The rally Lilly attended on Sunday was organized by Robert F. Kennedy Jr.'s anti-vaccine group Children's Health Defense, as well as the controversial group Front Line Covid-19 Critical Care Alliance. During the rally, Kennedy, a longtime activist against vaccines in general, compared the nation's COVID health measures to the Holocaust, during which time millions of people were killed for their religion and identity. 

"Even in Hitler's Germany, you could cross the Alps to Switzerland," Kennedy said. "You could hide in an attic like Anne Frank did." 

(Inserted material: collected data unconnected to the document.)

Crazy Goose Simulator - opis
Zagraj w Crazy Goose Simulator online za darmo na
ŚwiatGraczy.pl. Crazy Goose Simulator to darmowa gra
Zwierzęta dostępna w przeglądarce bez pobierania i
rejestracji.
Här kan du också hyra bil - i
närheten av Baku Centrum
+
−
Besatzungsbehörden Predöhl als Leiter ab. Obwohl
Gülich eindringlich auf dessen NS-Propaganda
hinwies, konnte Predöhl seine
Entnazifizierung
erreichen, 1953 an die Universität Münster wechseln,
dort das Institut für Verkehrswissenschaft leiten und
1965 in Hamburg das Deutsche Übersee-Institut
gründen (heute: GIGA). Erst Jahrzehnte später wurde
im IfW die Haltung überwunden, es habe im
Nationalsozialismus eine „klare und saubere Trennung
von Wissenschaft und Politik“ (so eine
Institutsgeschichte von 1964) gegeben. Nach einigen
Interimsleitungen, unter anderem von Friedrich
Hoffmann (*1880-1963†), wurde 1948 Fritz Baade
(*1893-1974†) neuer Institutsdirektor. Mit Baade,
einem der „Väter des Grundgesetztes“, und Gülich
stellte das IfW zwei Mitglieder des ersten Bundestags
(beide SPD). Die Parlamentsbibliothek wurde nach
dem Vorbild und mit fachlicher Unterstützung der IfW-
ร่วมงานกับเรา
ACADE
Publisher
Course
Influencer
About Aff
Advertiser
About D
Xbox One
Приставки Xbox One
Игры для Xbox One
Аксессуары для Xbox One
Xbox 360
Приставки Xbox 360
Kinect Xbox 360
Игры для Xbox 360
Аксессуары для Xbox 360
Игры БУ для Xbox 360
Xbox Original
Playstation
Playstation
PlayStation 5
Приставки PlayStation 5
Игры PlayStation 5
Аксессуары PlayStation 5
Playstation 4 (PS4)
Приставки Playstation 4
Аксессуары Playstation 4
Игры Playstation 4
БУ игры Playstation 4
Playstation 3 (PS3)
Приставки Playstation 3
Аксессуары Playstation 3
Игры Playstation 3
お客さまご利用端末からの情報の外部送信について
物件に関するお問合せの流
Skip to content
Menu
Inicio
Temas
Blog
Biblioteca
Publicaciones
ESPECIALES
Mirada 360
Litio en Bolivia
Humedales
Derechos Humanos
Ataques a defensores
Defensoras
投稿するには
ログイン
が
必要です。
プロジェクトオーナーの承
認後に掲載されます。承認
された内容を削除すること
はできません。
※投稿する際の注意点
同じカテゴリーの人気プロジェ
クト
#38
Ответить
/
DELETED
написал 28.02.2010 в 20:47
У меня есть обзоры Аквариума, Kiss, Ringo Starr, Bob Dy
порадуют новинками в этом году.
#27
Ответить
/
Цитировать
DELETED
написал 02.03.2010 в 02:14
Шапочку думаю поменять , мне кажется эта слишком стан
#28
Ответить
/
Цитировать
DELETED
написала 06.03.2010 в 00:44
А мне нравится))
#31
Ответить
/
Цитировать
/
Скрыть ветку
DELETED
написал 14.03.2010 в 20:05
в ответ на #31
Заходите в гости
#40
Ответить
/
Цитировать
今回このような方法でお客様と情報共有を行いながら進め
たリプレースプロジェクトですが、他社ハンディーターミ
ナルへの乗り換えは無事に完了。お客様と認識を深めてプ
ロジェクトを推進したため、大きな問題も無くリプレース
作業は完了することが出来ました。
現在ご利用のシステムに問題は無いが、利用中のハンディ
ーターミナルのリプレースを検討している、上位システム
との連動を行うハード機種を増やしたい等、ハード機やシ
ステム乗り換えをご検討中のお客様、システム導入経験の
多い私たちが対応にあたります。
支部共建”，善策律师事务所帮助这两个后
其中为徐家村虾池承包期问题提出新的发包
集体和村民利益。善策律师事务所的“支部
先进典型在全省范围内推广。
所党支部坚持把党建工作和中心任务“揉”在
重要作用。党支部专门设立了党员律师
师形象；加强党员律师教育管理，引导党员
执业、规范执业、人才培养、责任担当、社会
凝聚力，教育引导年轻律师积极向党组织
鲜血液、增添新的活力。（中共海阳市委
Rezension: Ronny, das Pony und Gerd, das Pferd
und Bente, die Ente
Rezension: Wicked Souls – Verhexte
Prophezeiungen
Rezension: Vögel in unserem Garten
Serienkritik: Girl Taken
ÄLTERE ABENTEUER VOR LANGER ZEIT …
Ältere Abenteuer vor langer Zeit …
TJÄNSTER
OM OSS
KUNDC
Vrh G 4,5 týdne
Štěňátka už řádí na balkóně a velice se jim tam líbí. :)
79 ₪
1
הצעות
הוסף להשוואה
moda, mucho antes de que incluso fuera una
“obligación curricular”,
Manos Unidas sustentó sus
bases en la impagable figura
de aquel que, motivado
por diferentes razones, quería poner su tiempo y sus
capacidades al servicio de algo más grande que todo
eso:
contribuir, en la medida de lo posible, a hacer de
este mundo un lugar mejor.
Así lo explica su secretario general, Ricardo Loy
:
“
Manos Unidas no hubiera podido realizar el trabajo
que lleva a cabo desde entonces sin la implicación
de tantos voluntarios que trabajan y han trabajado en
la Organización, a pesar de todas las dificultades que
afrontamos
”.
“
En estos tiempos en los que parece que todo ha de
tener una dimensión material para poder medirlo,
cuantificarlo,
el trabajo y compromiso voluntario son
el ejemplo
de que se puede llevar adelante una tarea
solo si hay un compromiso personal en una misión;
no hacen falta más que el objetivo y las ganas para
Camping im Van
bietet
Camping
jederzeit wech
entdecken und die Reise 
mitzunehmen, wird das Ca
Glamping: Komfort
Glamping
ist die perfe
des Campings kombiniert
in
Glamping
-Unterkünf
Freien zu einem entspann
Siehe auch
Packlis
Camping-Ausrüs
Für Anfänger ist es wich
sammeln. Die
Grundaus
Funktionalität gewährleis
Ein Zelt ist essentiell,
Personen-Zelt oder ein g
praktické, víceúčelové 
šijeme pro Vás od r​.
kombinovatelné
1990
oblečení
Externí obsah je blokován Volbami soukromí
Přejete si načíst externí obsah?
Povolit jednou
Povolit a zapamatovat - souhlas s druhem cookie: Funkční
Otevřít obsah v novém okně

He apologized on Tuesday for his comments, tweeting that his "intention was to use examples of past barbarism to show the perils from new technologies of control." 

His comparison to the Holocaust, and Anne Frank in particular, was widely condemned — including by Kennedy's own wife, actress Cheryl Hines, who said it was "reprehensible and insensitive." 

In an interview with CBS News last week, the CEO of the Anti-Defamation League, Jonathan Greenblatt, called out politicians and others who persist in making such comparisons.

"To compare having to show that you've been vaccinated to walk into a restaurant to the Nuremberg Laws that regarded my grandfather and millions of other European Jews as subhuman, is, you know, it's historically inaccurate and it's horribly offensive," he said.